● **Exercise objective**: In the material below, find each line with the word "format" and list it.

● **Available data**:

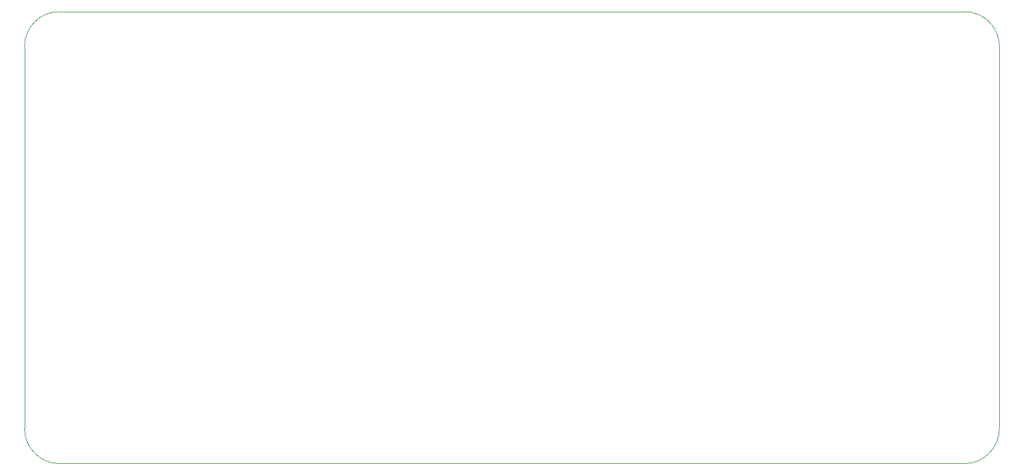
<source format=gbr>
G04 #@! TF.GenerationSoftware,KiCad,Pcbnew,5.1.9-73d0e3b20d~88~ubuntu20.04.1*
G04 #@! TF.CreationDate,2021-04-29T16:24:05+02:00*
G04 #@! TF.ProjectId,HTL Netzger_t,48544c20-4e65-4747-9a67-6572e4742e6b,V2.2*
G04 #@! TF.SameCoordinates,PX5f5e100PY5f5e100*
G04 #@! TF.FileFunction,Profile,NP*
%FSLAX46Y46*%
G04 Gerber Fmt 4.6, Leading zero omitted, Abs format (unit mm)*
G04 Created by KiCad (PCBNEW 5.1.9-73d0e3b20d~88~ubuntu20.04.1) date 2021-04-29 16:24:05*
%MOMM*%
%LPD*%
G01*
G04 APERTURE LIST*
G04 #@! TA.AperFunction,Profile*
%ADD10C,0.050000*%
G04 #@! TD*
G04 APERTURE END LIST*
D10*
X140000000Y5000000D02*
G75*
G02*
X135000000Y0I-5000000J0D01*
G01*
X0Y60000000D02*
G75*
G02*
X5000000Y65000000I5000000J0D01*
G01*
X134999999Y65000000D02*
G75*
G02*
X140000000Y60000000I1J-5000000D01*
G01*
X5000000Y0D02*
G75*
G02*
X0Y5000000I0J5000000D01*
G01*
X5000000Y0D02*
X135000000Y0D01*
X140000000Y5000000D02*
X140000000Y60000000D01*
X135000000Y65000000D02*
X5000000Y65000000D01*
X0Y60000000D02*
X0Y5000000D01*
M02*

</source>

● **Answer below**:
<source format=gbr>
G04 Gerber Fmt 4.6, Leading zero omitted, Abs format (unit mm)*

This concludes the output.